Testing it in the real scenario is a bit tricky as that involves an unscheduled production outage the reasons for which aren't entirely understood yet... ;-)
Relevant telegraf.conf
Logs from Telegraf
System info
Telegraf 1.28.1, Ubuntu 22.04 LTS
Docker
No response
Steps to reproduce
(In this test case the 'sleep' will eventually resolve itself without user interaction, but in production this is obviously not a 'sleep' but something else hanging indefinitely.)
Expected behavior
Expected behaviour is that the timeout kills the hanging process and reruns it on the next iteration.
Actual behavior
The timeout doesn't seem to kill the entire exec process, and said process is not rerun after the timeout.
Additional info
This might be related to #13913 but not sure so I've made a new report.
We have a ton of custom exec plugins for gathering metrics, what happened in this case is some service went out of memory and was shot down by OOMkiller, the metrics gathering process that connects to this service is now hanging indefinitely (>24h) and Telegraf does not recover from this without manual intervention. Running the plugin again would reconnect to the restarted service, but the exec plugin is skipped indefinitely.

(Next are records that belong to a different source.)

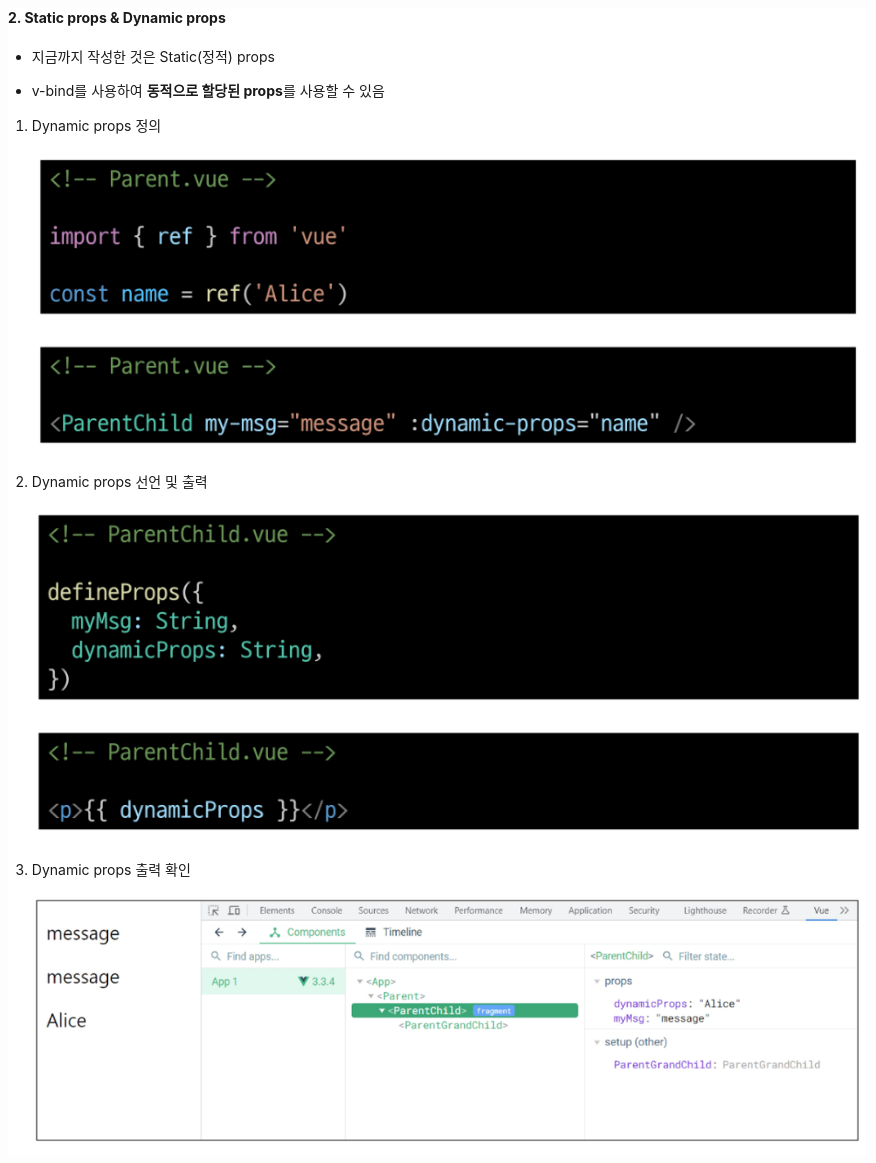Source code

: 
#### 2. Static props & Dynamic props

- 지금까지 작성한 것은 Static(정적) props

- v-bind를 사용하여 **동적으로 할당된 props**를 사용할 수 있음

1. Dynamic props 정의

    ![alt text](./images/image_18.png)


2. Dynamic props 선언 및 출력

    ![alt text](./images/image_19.png)

3. Dynamic props 출력 확인

    ![alt text](./images/image_20.png)
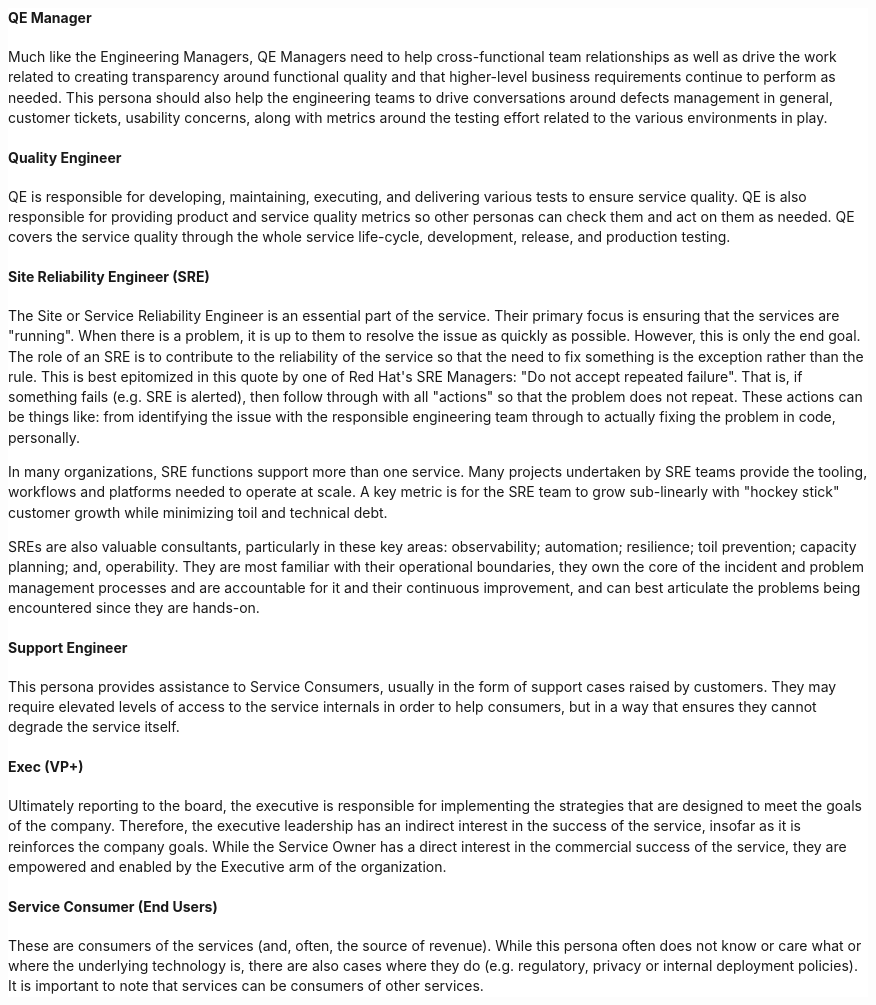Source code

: #### QE Manager

Much like the Engineering Managers, QE Managers need to help cross-functional team relationships as well as drive the work related to creating transparency around functional quality and that higher-level business requirements continue to perform as needed.  This persona should also help the engineering teams to drive conversations around defects management in general, customer tickets, usability concerns, along with metrics around the testing effort related to the various environments in play.

#### Quality Engineer

QE is responsible for developing, maintaining, executing, and delivering various tests to ensure service quality. QE is also responsible for providing product and service quality metrics so other personas can check them and act on them as needed. QE covers the service quality through the whole service life-cycle, development, release, and production testing.

#### Site Reliability Engineer (SRE)

The Site or Service Reliability Engineer is an essential part of the service. Their primary focus is ensuring that the services are "running". When there is a problem, it is up to them to resolve the issue as quickly as possible. However, this is only the end goal. The role of an SRE is to contribute to the reliability of the service so that the need to fix something is the exception rather than the rule. This is best epitomized in this quote by one of Red Hat's SRE Managers: "Do not accept repeated failure". That is, if something fails (e.g. SRE is alerted), then follow through with all "actions" so that the problem does not repeat. These actions can be things like: from identifying the issue with the responsible engineering team through to actually fixing the problem in code, personally.

In many organizations, SRE functions support more than one service. Many projects undertaken by SRE teams provide the tooling, workflows and platforms needed to operate at scale. A key metric is for the SRE team to grow sub-linearly with "hockey stick" customer growth while minimizing toil and technical debt.

SREs are also valuable consultants, particularly in these key areas: observability; automation; resilience; toil prevention; capacity planning; and, operability. They are most familiar with their operational boundaries, they own the core of the incident and problem management processes and are accountable for it and their continuous improvement, and can best articulate the problems being encountered since they are hands-on.

#### Support Engineer

This persona provides assistance to Service Consumers, usually in the form of support cases raised by customers. They may require elevated levels of access to the service internals in order to help consumers, but in a way that ensures they cannot degrade the service itself.

#### Exec (VP+)

Ultimately reporting to the board, the executive is responsible for implementing the strategies that are designed to meet the goals of the company. Therefore, the executive leadership has an indirect interest in the success of the service, insofar as it is reinforces the company goals. While the Service Owner has a direct interest in the commercial success of the service, they are empowered and enabled by the Executive arm of the organization.

#### Service Consumer (End Users)

These are consumers of the services (and, often, the source of revenue). While this persona often does not know or care what or where the underlying technology is, there are also cases where they do (e.g. regulatory, privacy or internal deployment policies). It is important to note that services can be consumers of other services.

In the test case this would obviously never work because it's a sleep but it clearly shows the test plugin is never run again even after the Telegraf log claims the process has been killed.
Checking 'ps aux |grep telegraf' before and after the timeout shows that the 'telegraf_test' process is killed but the sleep remains. The final line in the test plugin ('testlog.stop') never happens.
Other inputs are reporting data, it's just this exec plugin that isn't rerun. (Which makes it different from #13913)